What actually happened was that I borrowed
someone's room key and went to lie down. I knew it wasn't going to work, in terms of getting me physically back in the game, but I didn't want anyone to think I had left impolitely, without appearing to try. I really didn't want there to be a fuss. I have been to enough weddings where some guests try and make the day about themselves rather than the marrying couple and I think it selfish and appalling. I also absolve the bride or groom. Neither was in any way responsible for my position. They had to be attentive to everyone there, and neither of them is my personal assistant, advocate or Mother. I stayed in the room for two hours or more, until the meal and speeches were over.

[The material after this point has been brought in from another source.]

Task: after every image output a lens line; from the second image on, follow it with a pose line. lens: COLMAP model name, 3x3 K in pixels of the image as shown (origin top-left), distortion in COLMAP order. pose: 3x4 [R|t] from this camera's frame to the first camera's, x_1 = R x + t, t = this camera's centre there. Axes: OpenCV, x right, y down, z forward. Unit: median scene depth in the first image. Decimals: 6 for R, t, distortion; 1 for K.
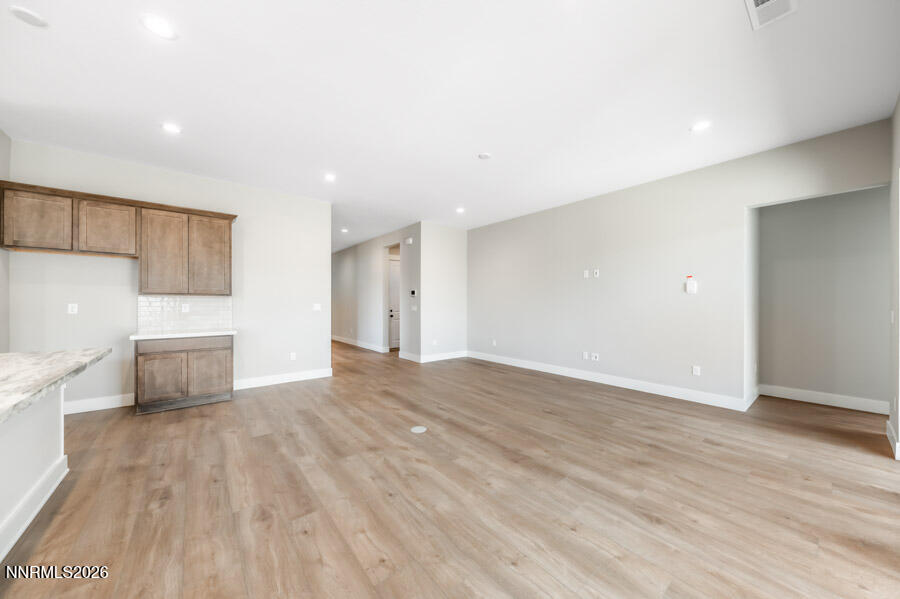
lens RADIAL K [[314.1, 0, 450.8], [0, 314.1, 303.4], [0, 0, 1]] dist [0.008862, -0.002679]
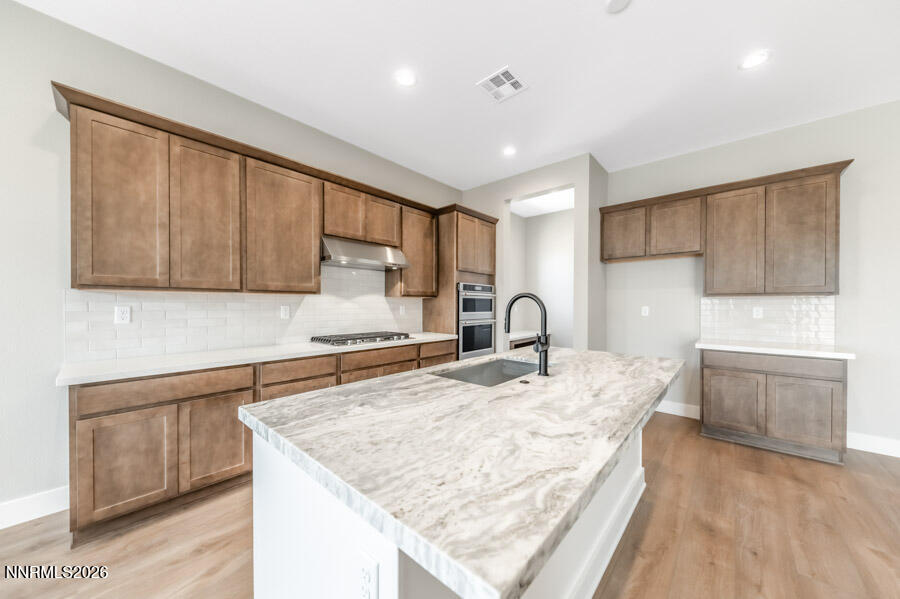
lens RADIAL K [[314.1, 0, 451.9], [0, 314.1, 305.6], [0, 0, 1]] dist [0.008862, -0.002679]
pose [[0.156758, 0.003013, -0.987632, -0.227208], [-0.003106, 0.999992, 0.002558, -0.001590], [0.987632, 0.002666, 0.156766, 0.172801]]
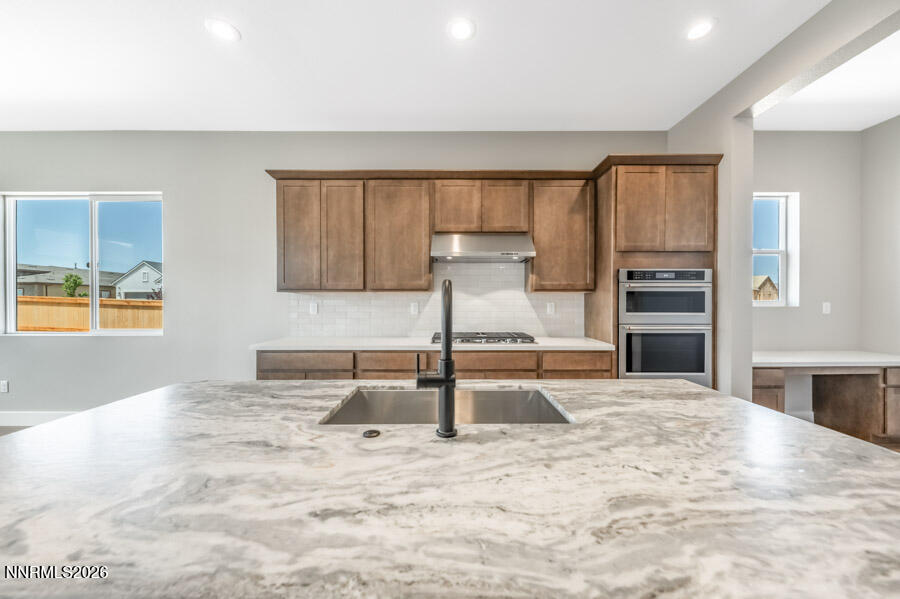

The fact is that the history I wrote when I left was mostly false. The service was pleasant, but every other part of the day was nightmarish for me. I am used to being in pain. That's just a regular thing. But the real reason I left was the absolute feeling of exclusion. There was this party happening and every part of it was predicated on being able bodied. Going up and downstairs,
mingling on the lawn, dancing a reel, being turfed out of my seat for not being like the other guests, even getting to a room (had I booked one). I was, by necessity, abandoned on the sidelines. I ended up with my nose pressed against the window, watching life happen inside. I may as well have just not been there. And as far as records show, I wasn't. The photographer simply hadn't thought to change his routine so I could be included, so I was just left out. The world of this normal social occasion could not handle someone abnormal, so I was ignored.

It was only luck that meant as I was leaving he was too. I grabbed him and insisted he took a photo of me with the happy couple. Had our paths not intersected, then I would have been excised as well as excluded, like some disgraced Soviet general being airbrushed, or a mad cousin hidden in an asylum so as not to bring shame on the family.